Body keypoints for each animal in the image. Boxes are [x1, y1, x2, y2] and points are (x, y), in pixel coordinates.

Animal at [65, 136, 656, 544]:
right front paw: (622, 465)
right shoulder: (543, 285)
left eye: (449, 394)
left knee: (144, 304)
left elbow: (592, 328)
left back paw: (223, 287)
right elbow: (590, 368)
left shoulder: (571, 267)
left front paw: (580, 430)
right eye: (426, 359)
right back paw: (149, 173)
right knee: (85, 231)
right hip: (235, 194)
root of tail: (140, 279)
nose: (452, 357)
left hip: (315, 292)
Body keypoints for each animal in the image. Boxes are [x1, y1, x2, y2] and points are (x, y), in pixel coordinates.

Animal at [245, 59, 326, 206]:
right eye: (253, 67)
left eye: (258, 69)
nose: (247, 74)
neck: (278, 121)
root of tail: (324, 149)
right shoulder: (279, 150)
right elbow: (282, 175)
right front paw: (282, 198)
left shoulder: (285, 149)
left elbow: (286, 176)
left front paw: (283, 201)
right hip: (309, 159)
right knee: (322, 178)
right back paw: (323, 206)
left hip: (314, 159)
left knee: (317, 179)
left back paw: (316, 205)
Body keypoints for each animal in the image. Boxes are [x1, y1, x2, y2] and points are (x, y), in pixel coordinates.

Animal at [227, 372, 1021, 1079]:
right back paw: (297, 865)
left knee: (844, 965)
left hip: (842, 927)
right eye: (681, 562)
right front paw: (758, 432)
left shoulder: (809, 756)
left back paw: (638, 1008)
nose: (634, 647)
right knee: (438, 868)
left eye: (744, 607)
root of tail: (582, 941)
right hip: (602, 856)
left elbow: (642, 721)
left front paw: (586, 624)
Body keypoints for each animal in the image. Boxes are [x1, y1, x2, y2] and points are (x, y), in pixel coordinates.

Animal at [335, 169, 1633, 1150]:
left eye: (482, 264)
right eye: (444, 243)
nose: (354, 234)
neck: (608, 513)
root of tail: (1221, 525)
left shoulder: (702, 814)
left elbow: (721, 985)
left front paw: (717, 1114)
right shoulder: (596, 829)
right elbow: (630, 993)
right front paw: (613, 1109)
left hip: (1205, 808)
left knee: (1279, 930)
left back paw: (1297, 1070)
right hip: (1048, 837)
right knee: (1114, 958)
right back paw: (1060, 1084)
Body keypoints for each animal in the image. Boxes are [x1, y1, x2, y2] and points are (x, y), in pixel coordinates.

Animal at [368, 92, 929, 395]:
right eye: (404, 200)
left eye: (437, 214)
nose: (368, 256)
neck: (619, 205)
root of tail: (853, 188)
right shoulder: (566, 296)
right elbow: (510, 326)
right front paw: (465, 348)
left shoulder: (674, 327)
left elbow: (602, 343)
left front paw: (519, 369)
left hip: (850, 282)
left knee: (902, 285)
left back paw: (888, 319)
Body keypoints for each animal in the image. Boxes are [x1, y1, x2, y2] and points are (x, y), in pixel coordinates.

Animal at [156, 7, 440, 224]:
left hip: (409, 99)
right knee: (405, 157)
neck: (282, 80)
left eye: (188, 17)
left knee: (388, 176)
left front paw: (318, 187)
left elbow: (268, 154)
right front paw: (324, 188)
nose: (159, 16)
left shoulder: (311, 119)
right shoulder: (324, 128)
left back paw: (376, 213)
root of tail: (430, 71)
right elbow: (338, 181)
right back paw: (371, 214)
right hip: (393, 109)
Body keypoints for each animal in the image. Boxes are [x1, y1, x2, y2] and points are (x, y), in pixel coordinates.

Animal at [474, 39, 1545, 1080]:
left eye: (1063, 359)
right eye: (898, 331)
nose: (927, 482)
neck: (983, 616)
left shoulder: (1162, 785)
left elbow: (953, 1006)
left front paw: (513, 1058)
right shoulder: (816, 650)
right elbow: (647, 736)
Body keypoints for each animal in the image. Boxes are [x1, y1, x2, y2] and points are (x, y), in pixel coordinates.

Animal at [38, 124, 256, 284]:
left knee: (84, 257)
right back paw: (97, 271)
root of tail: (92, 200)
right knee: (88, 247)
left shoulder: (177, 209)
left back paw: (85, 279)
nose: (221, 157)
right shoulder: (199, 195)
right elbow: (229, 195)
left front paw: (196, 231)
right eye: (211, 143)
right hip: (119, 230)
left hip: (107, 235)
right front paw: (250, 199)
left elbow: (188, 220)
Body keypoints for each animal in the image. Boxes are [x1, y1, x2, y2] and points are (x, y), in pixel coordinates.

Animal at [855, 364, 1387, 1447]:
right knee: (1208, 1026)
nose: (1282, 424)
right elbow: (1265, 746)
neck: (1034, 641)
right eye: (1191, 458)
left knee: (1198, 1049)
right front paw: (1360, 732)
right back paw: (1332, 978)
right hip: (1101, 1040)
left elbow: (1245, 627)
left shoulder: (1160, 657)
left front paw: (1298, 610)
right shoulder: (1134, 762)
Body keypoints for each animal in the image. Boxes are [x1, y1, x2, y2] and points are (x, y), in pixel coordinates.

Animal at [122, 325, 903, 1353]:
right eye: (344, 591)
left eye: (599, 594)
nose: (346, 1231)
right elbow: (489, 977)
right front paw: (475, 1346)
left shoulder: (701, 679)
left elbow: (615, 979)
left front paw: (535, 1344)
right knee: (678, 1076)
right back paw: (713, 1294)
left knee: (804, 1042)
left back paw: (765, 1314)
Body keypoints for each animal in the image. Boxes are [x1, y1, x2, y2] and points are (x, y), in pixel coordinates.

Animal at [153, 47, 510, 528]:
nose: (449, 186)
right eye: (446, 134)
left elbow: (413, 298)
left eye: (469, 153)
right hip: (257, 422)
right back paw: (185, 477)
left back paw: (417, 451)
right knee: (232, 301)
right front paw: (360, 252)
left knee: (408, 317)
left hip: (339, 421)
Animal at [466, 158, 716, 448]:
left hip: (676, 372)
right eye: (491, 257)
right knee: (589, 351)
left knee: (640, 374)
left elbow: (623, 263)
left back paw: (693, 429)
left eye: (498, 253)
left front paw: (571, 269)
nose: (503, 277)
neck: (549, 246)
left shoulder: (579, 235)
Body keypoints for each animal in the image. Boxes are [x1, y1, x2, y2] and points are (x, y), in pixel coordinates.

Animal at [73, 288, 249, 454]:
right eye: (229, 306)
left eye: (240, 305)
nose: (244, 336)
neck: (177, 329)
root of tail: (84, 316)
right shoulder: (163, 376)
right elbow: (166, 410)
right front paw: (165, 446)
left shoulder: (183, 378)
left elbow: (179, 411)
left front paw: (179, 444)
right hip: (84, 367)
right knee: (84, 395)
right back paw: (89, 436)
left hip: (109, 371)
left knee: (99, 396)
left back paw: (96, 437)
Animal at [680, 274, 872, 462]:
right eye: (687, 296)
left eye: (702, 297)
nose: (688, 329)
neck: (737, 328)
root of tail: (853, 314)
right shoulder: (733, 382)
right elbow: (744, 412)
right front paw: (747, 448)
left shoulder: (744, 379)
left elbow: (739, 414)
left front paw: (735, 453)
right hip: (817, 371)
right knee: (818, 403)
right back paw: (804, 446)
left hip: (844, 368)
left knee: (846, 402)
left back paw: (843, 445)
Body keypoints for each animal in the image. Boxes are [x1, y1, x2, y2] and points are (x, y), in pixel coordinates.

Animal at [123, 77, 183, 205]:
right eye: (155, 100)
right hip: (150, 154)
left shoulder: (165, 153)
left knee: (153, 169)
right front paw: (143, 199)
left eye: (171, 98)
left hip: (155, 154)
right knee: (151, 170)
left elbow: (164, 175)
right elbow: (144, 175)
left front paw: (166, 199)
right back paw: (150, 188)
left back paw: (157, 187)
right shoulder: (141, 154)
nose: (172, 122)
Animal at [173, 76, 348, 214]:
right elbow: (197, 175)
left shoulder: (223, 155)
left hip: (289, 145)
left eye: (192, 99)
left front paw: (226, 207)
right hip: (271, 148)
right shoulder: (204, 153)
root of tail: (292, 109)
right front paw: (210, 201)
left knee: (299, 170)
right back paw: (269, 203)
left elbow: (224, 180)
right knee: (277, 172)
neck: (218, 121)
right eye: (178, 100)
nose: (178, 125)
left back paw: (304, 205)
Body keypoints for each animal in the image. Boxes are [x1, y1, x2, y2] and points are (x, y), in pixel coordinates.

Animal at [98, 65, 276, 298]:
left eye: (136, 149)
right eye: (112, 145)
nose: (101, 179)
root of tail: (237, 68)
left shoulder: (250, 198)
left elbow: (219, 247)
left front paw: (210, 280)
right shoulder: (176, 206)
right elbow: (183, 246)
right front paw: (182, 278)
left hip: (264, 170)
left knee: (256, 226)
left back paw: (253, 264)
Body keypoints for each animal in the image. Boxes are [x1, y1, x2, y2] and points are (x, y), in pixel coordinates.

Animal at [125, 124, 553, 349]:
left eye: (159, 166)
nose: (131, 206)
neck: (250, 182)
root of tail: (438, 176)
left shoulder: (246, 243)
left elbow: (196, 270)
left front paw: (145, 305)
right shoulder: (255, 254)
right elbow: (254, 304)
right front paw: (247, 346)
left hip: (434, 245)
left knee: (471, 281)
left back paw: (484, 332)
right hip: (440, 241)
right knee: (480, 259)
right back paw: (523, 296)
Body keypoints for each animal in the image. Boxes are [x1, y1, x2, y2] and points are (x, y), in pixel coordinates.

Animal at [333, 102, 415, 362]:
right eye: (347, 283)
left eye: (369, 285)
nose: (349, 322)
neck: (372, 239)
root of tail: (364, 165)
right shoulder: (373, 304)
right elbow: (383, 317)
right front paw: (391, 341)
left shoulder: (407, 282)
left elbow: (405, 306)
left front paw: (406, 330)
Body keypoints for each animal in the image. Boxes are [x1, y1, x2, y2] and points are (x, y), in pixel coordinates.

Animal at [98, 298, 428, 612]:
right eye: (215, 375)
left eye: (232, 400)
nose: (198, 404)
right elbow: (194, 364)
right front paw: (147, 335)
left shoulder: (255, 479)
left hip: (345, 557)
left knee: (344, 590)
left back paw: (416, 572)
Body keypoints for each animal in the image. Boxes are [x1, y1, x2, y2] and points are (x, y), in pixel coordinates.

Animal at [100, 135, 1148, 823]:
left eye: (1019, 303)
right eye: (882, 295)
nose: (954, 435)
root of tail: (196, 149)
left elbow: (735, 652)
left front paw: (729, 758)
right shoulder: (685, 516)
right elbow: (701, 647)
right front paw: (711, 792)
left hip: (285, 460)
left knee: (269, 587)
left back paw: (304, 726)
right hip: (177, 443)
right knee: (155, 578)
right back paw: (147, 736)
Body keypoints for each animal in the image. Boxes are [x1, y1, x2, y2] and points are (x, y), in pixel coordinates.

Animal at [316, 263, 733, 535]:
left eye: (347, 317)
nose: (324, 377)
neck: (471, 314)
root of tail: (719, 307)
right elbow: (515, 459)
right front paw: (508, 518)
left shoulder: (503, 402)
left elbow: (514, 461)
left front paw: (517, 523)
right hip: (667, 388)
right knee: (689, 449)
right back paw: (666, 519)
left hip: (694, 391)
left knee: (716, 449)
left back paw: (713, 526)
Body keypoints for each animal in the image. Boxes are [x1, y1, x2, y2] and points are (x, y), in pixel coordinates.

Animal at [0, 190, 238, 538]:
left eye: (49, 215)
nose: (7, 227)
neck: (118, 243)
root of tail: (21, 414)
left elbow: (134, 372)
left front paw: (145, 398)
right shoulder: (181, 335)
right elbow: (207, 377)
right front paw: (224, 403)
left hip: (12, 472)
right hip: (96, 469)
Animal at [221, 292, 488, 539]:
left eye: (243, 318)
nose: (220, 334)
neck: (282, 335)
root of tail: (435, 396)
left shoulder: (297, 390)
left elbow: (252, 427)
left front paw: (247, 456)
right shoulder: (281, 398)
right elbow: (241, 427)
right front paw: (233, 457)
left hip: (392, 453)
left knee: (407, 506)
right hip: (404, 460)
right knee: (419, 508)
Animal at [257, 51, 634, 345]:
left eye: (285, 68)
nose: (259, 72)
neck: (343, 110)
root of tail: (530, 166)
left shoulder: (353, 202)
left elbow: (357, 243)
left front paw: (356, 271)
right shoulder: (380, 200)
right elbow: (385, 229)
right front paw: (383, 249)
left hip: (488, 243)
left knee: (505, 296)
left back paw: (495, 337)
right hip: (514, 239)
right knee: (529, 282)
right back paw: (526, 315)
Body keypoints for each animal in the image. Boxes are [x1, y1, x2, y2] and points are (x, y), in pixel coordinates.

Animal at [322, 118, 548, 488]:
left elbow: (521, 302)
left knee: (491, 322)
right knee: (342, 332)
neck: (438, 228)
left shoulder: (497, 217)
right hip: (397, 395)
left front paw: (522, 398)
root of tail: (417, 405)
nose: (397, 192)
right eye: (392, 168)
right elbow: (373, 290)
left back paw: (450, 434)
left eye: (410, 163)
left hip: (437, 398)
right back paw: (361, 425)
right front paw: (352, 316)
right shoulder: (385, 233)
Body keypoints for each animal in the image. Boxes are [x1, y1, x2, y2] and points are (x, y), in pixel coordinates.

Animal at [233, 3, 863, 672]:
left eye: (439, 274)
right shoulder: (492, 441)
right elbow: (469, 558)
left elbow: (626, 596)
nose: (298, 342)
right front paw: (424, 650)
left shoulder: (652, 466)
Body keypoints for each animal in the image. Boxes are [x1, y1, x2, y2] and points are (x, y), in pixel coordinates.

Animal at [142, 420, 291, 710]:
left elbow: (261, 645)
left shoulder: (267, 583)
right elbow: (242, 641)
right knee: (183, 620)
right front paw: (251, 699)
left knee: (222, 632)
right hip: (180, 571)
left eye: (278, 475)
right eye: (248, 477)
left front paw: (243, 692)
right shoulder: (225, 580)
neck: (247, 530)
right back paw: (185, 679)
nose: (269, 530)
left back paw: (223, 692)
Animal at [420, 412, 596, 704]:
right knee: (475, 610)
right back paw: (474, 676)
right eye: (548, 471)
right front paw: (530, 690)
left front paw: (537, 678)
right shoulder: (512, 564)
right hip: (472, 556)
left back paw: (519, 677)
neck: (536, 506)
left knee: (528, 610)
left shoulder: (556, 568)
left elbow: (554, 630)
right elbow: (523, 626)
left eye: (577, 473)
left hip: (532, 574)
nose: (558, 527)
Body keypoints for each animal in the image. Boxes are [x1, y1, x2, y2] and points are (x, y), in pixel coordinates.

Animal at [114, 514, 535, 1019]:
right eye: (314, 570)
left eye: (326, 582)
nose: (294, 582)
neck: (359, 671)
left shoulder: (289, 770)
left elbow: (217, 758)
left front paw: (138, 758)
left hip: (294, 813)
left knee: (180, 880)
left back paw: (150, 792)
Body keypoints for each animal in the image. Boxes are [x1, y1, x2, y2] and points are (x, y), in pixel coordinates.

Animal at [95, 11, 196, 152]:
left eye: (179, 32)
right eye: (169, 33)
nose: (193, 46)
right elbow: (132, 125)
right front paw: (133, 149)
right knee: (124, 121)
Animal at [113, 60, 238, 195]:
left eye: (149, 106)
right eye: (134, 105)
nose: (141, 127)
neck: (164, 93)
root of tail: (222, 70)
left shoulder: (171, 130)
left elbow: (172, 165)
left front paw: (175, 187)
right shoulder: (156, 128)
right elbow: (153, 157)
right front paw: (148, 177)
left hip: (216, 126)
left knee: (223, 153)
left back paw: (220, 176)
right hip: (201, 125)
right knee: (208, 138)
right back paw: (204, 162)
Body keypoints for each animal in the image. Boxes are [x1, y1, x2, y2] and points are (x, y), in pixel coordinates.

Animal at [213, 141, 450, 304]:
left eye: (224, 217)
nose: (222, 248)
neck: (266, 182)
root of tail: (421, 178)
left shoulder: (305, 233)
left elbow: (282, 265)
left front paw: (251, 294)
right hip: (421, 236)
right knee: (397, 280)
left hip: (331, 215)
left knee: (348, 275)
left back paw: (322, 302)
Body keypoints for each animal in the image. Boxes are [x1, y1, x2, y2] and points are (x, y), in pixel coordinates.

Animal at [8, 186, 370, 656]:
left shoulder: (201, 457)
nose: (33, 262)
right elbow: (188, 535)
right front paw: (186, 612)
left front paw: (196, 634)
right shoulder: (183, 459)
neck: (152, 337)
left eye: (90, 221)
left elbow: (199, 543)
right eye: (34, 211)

• • • • •

◆ Problem description: Please make an exact copy of the lines above from the line with "right elbow: (385, 229)" through the line with "right shoulder: (385, 233)", both ends included.

◆ Result for this task:
right elbow: (385, 229)
right front paw: (383, 249)
left hip: (488, 243)
left knee: (505, 296)
left back paw: (495, 337)
right hip: (514, 239)
right knee: (529, 282)
right back paw: (526, 315)
Body keypoints for each animal in the image. Boxes are [x1, y1, x2, y2] and points are (x, y), in pixel coordinates.

Animal at [322, 118, 548, 488]:
left elbow: (521, 302)
left knee: (491, 322)
right knee: (342, 332)
neck: (438, 228)
left shoulder: (497, 217)
right hip: (397, 395)
left front paw: (522, 398)
root of tail: (417, 405)
nose: (397, 192)
right eye: (392, 168)
right elbow: (373, 290)
left back paw: (450, 434)
left eye: (410, 163)
left hip: (437, 398)
right back paw: (361, 425)
right front paw: (352, 316)
right shoulder: (385, 233)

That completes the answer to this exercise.